Two modes for the assistant

  • Product-scoped (inside an investigation): The assistant already knows the product. Ask follow-ups, log feedback, or save a seller annotation.
  • Workspace-scoped (from any page): Deep-dive into your full DataHawk data layer for broader questions.

Tips

  • Always start with $ Impact: The biggest dollars are at the top.
  • Use Min. 10 units to cut low-volume noise.
  • Use Pre-generate top 10 in Settings before your weekly review so investigations open instantly.
  • Drop seller annotations into the assistant as you go: They give every future investigation more context.

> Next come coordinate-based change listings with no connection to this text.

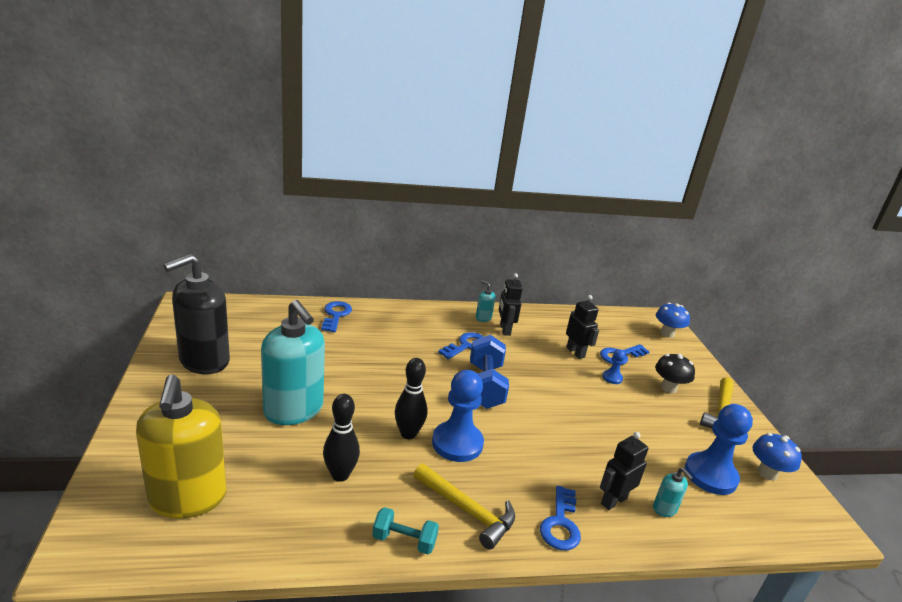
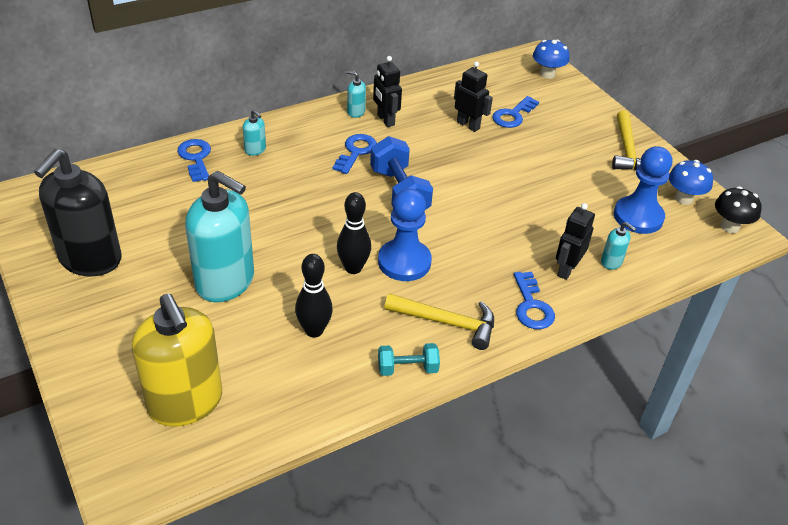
camera: 20 degrees left, 15 degrees up
blue pawn [603,349,626,384] -> none
black mushroom [655,354,695,393] -> black mushroom moved to [715,186,762,233]
none -> turquoise soap dispenser [243,110,266,156]

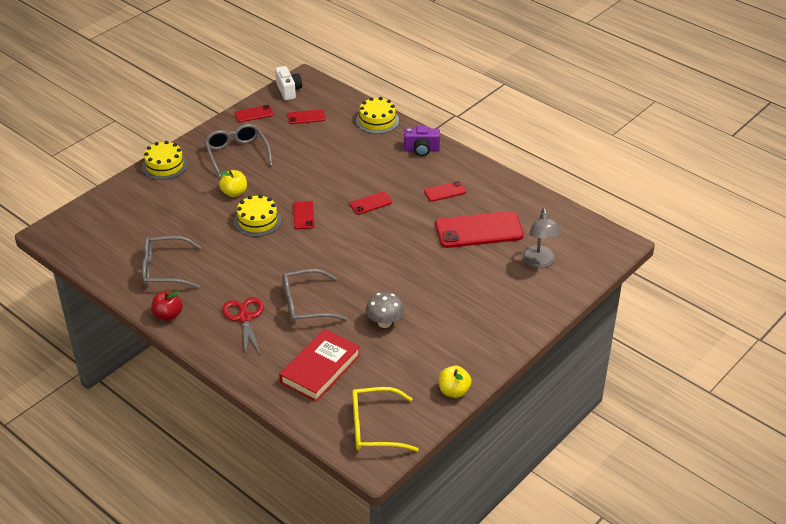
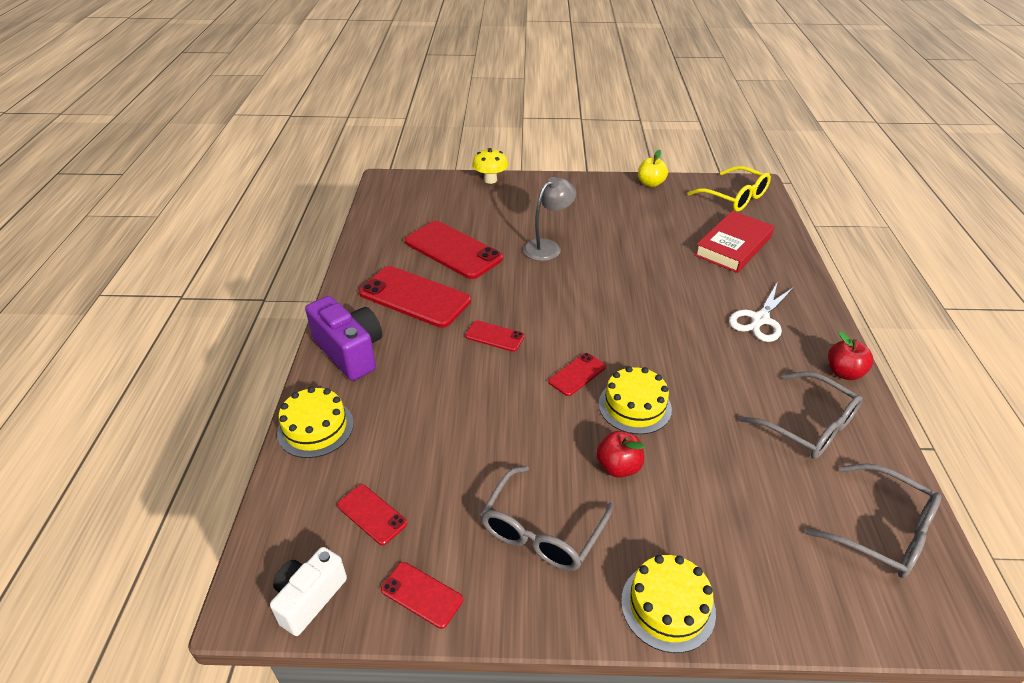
camera: 130 degrees left, 0 degrees up
yellow apple [219,170,247,197] -> red apple [596,431,645,478]
red scissors [222,297,264,356] -> white scissors [729,283,794,342]
red book [279,329,360,402] -> red book turned 45 degrees counterclockwise [694,211,774,273]
grey glasses [282,269,348,324] -> grey glasses moved to [805,463,941,578]
grey mushroom [366,292,404,328] -> none
purple camera [404,126,440,156] -> purple camera [305,296,382,381], size x1.51
red phone [424,181,466,202] -> red phone [359,266,471,328], size x2.04
grey lamp [522,208,561,268] -> grey lamp moved to [523,177,576,261]
none -> yellow mushroom [472,148,508,184]

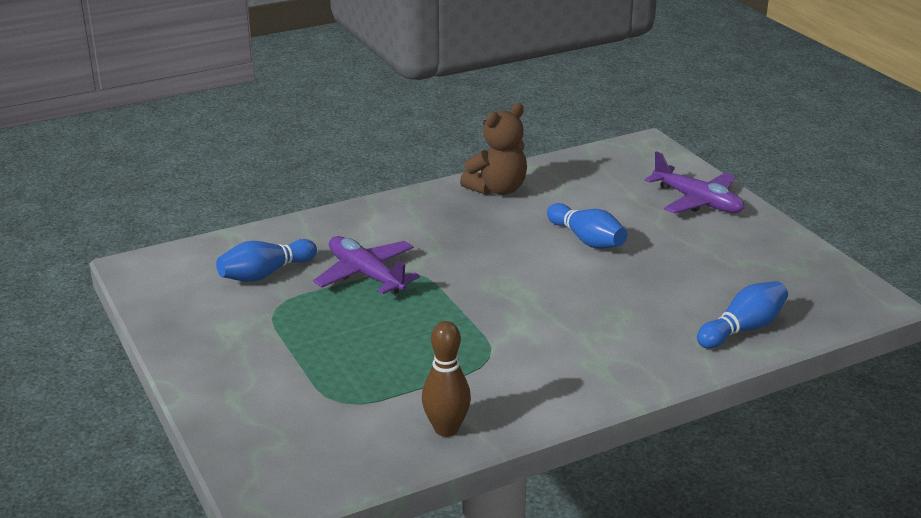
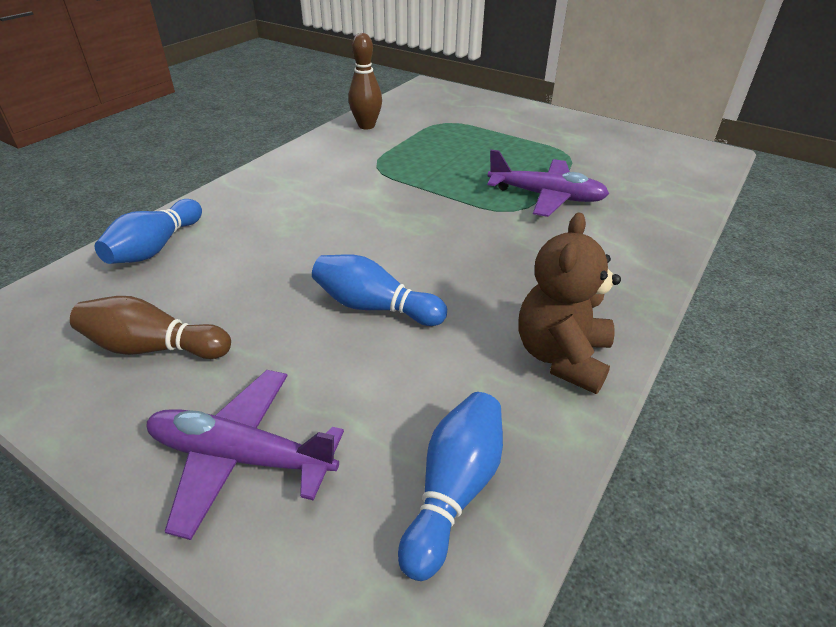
camera: 150 degrees right, 10 degrees up
blue bowling pin [216,239,317,282] -> blue bowling pin moved to [398,392,503,581]
none -> brown bowling pin [70,296,231,359]

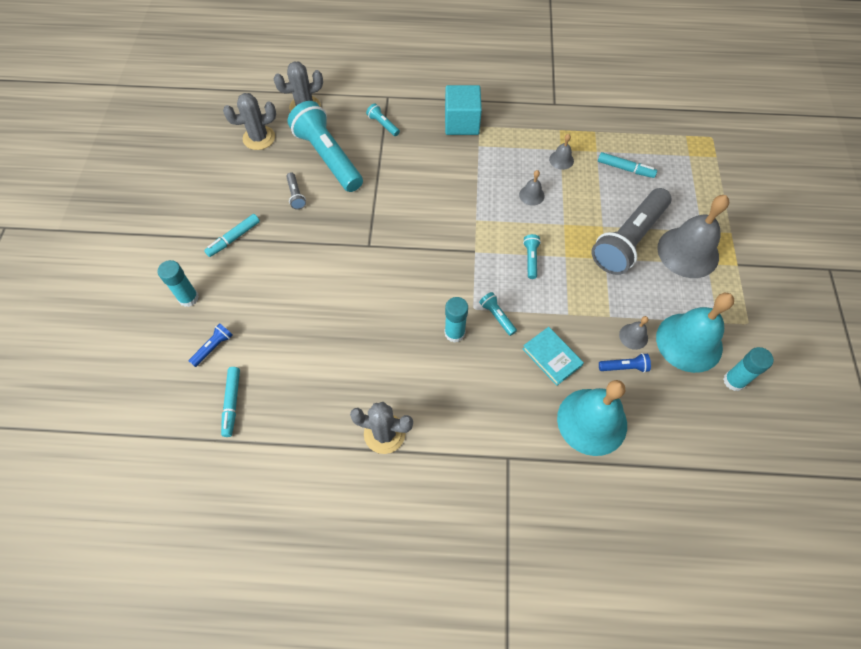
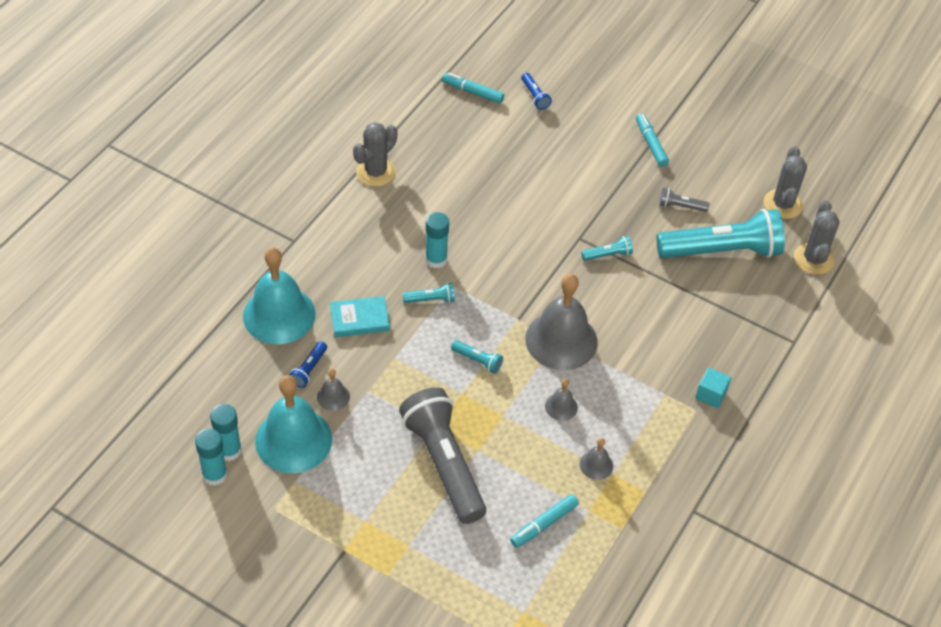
camera: 115 degrees right, 10 degrees down
turquoise glue stick [158,260,199,307] -> turquoise glue stick moved to [195,429,228,486]
turquoise flashlight [366,103,400,136] -> turquoise flashlight moved to [581,236,633,261]
turquoise cube [445,85,482,135] -> turquoise cube [695,368,731,408], size x0.54
grey bell [657,195,729,278] -> grey bell moved to [525,274,598,370]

Under the hood (for the curious)

Every Sherlock investigation runs through the same 5-step pipeline:

  1. Fetch metrics: Pull 30 days of daily arrays from Snowflake: Revenue, sessions, CVR, Buy Box, ads, inventory, price, rank.
  2. Compute evidences: Compare the last 7 days vs the previous 7, and the last 3 vs the previous 3. Build deltas, decomposition, event start dates, and scored root causes.
  3. Fetch events: External events (Prime Day, holidays), seller annotations, and product changes.
  4. Load knowledge playbook: Apply DataHawk's library of diagnostics and causality rules.
  5. Present: A single LLM call combines all of the above and produces the Summary, Explanations, and Suggestions.